Havok Buzz: How triple-A influenced Project Anarchy

Havok Buzz: How triple-A influenced Project Anarchy
Will Freeman

By Will Freeman

August 29th 2013 at 4:45PM

A look at how the top studios informed the creation of Havok's new tool suite

[This feature was published in the August 2013 edition of Develop magazine, which is available through your browser and on iPad.]

In case you missed that Havok recently unleashed Project Anarchy, it is fairly easy to get up to speed on.

The tech suite offers mobile studios, indies and small teams a wide-ranging toolset centered around a version of Havok’s Vision Engine, including significant elements of the company’s famed Physics, AI and Animation Studio tools.

And while it might not be conceived for triple-A teams hundreds in number strong, whether they know it or not, it is the development talent behind blockbuster games that have shaped the creative platform that is Project Anarchy.

“Our lineage has always been in triple-A,” explains Havok’s long-serving head of product management Andrew Bowell.

“What that’s resulted in is a quite clear offering. Firstly, there’s the core of what we do; our runtime. It’s that tight, restrained, platform-optimised code that is designed to work on all platforms in the most efficient possible way; that’s what drives our Physics, Animation, AI technology and so forth. That’s what the triple-A guys demand.”

But, in addition to these needs, Bowell says teams also want Havok to provide a thoroughly flexible API.

“They need that core from us, and they need to be able to open it up and tool away,” he offers, elaborating on his point.

“They need access to source code, and we need to get it out to them in C++, as that’s their language of choice. And then we’ve worked together with those developers to make our tools perfect for the job.”

FROM THE TOP

But what does all that have to do with Project Anarchy, squarely aimed as it is at studios and individuals that would unlikely lay claim to being triple-A?

The answer, says Bowell, is that that very relationship with large-scale studios has shaped the product Project Anarchy has become, giving mobile developers and their peers a highly refined toolset to work with.

“That kind of collection and aggregation of experience and technology you can only get over time,” states Bowell.

“What triple-A developers have asked for before is now shipping with Project Anarchy. Those big developers have really informed what Project Anarchy is; they’ve contributed in their own right really.

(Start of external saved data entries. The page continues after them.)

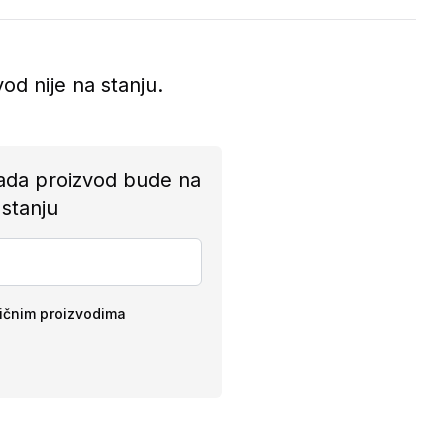
vod nije na stanju.
ada proizvod bude na
stanju
ličnim proizvodima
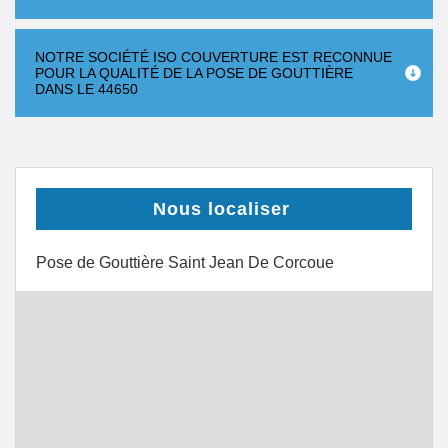
NOTRE SOCIÉTÉ ISO COUVERTURE EST RECONNUE
POUR LA QUALITÉ DE LA POSE DE GOUTTIÈRE
DANS LE 44650
Nous localiser
Pose de Gouttière Saint Jean De Corcoue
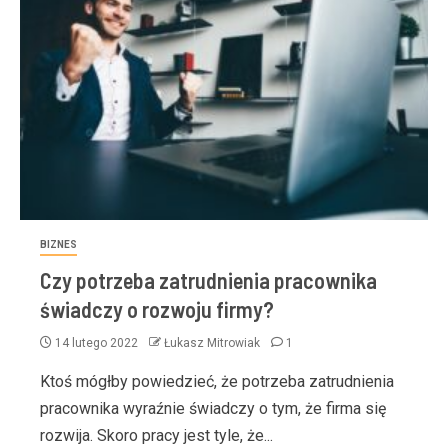
BIZNES
Czy potrzeba zatrudnienia pracownika
świadczy o rozwoju firmy?
14 lutego 2022
Łukasz Mitrowiak
1
Ktoś mógłby powiedzieć, że potrzeba zatrudnienia
pracownika wyraźnie świadczy o tym, że firma się
rozwija. Skoro pracy jest tyle, że...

"I think the community will quickly appreciate these tools that are quite unique in that they are molded by the people doing big budget games, and are also suited for studios working on the likes of mobile projects.”

And, says Bowell, that means in using Project Anarchy developers can learn lessons from the way big studios work. He believes that many of the included features will serve the same roles that they did in the full-scale Havok products, providing developers with solutions to problems, meaning users can quickly embrace triple-A approaches to the universal intricacies of making games.

IN THE BLOOD

Furthermore, in the same way Havok has used triple-A studios’ input to shape its renowned tools over the past 15 years, today it hopes mobile outfits can contribute to the future feature set of Project Anarchy.

“We’re really into just listening to our users,” insists Bowell. “And that’s our general philosophy across Havok, to the point that a large part of our support network is about working with developers in that way, to offer them what they need.”

The next couple of Project Anarchy updates will serve to flesh out the middleware’s platform support, adding in the likes of Android-x86 and Tizen support. After that point, the technology’s team will be pulling in the input of users, particularly from its community forums.

“We’re intrigued to see where our community will take the tool with us,” says Bowell, before moving on to the impact Project Anarchy may have on mobile games.

“Game worlds used to be static,” he offers. “Then they became dynamic, and then destructible. When things got dynamic that’s when Havok physics came in and made its name, and later Havok Destruction did the same thing as destruction became a reality.

“Destruction isn’t in the box with Project Anarchy, but a form of it is part of our pro version, which you can upgrade to. What we’re hoping is to see that those tools impact mobile games and such in the same way they did in the world of triple-A. This will become even more relevant as powerful mobile devices continue to flood the market.”

It’s a promising foundation for an exciting future, and with Project Anarchy’s user community growing with aplomb, there’s every chance Bowell’s optimistic vision for mobile games will become a reality.